In terms of progress on Colonial’s facility developments, “it almost feels like time has stood still”, notes Gibbons.
“We can report the completion of the Macaulay Ford & Mazda and Southern Lakes Mitsubishi & Nissan service centres in Wanaka. Southern Autos’ Botany facility for Suzuki and Isuzu was officially opened last month.
“Our two biggest projects remain as works in progress. Capital City Motors’ hub in Lower Hutt is close to but not complete, although the Ford and the Mazda showrooms and workshops are operational.
“In Christchurch the Team Hutchinson Ford project is nigh and will be handed over later this calendar year.
“The fire-damaged workshop within MS Ford’s leased facility in Nelson is still under reconstruction.
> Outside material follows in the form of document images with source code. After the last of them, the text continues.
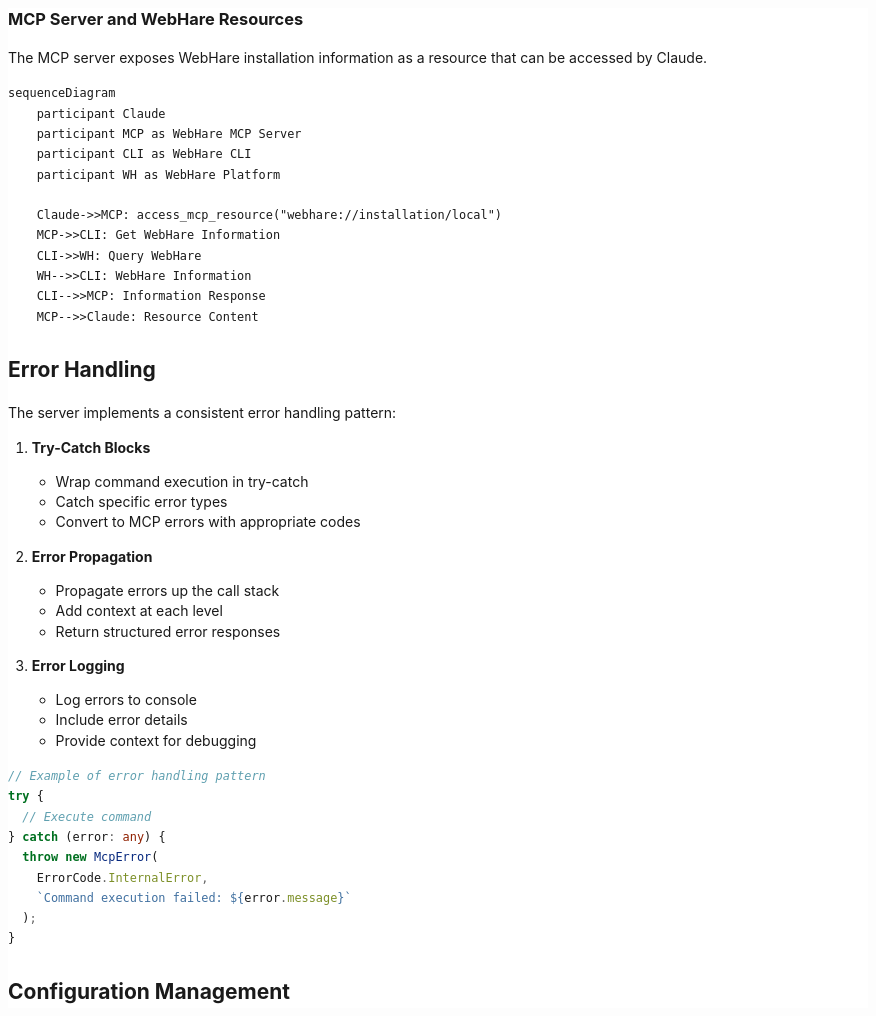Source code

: ### MCP Server and WebHare Resources

The MCP server exposes WebHare installation information as a resource that can be accessed by Claude.

```mermaid
sequenceDiagram
    participant Claude
    participant MCP as WebHare MCP Server
    participant CLI as WebHare CLI
    participant WH as WebHare Platform
    
    Claude->>MCP: access_mcp_resource("webhare://installation/local")
    MCP->>CLI: Get WebHare Information
    CLI->>WH: Query WebHare
    WH-->>CLI: WebHare Information
    CLI-->>MCP: Information Response
    MCP-->>Claude: Resource Content
```

## Error Handling

The server implements a consistent error handling pattern:

1. **Try-Catch Blocks**
   - Wrap command execution in try-catch
   - Catch specific error types
   - Convert to MCP errors with appropriate codes

2. **Error Propagation**
   - Propagate errors up the call stack
   - Add context at each level
   - Return structured error responses

3. **Error Logging**
   - Log errors to console
   - Include error details
   - Provide context for debugging

```typescript
// Example of error handling pattern
try {
  // Execute command
} catch (error: any) {
  throw new McpError(
    ErrorCode.InternalError,
    `Command execution failed: ${error.message}`
  );
}
```

## Configuration Management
Covid and an over-subscribed building industry is playing havoc with the cost of construction.
“The timeframes for completion of projects and the ability to commence new projects we have in the pipeline to complete our franchise brand upgrades continue to lengthen.”
Trucks and tractors
The heavy-truck industry didn’t experience a “consumer super-charged reaction” in the second half of 2020, but the key areas of forestry, infrastructure and distribution have “kicked up a gear” in 2021.
“Recovering overseas markets – Europe, US and Australia – have led to extended new build and delivery lead times for new trucks,” explains Gibbons.
“Local truck body-build is now in a similar position of delays as the key factor in getting new customer trucks on the road.”
Southpac continues to look to opportunities to grow its service and parts network. This year it opened a TRP parts store in Taranaki having opened a similar operation in Palmerston North the prior year, and it has appointed a second service dealer in Christchurch.
“This year we have purchased a property in Rotorua for settlement in early 2022,” says Gibbons.
“This will enable a new service and parts outlet to be built along similar lines to the Southpac facility at Te Rapa in Hamilton.”
Agricentre South continues to look for opportunities to expand and build on its representation in Southland and Otago of its main tractor brands – Case IH, New Holland and Kubota.
Meanwhile, the opening of the new facility in Cromwell enhances Agricentre’s ability to deliver a “higher level” of customer service across Central Otago.
“Our sense of well-being took a severe dent on August 17 as the nation plunged back into lockdown and all our insecurities were revisited,” says Gibbons.
“More than 70 per cent of group staff are involved in vehicle service and parts business. Being in lockdown is not a great place to be, bringing a range of personal challenges for many of our employees and their families.
“Dealerships deal with products that need to be transported, prepared for sale and serviced with most dealership staff needing to be physically on-site.”
Gibbons describes level three as very challenging to partially operate at, whereas level two is closer to normal for business with a relatively low intensity of public-facing foot traffic.
Looking forward, the company can see a “raft of challenges to navigate”. These include the unpredictability of Covid-19 and ongoing international supply-chain constraints – particularly around the global semi-conductor shortage and EV batteries.
In addition, Gibbons flags up “evolution in terms of timing and pricing of new EVs”, the unintended consequences that may play out with the clean car discount and related emissions standard policies, and “the underlying key driver of business – consumer confidence”.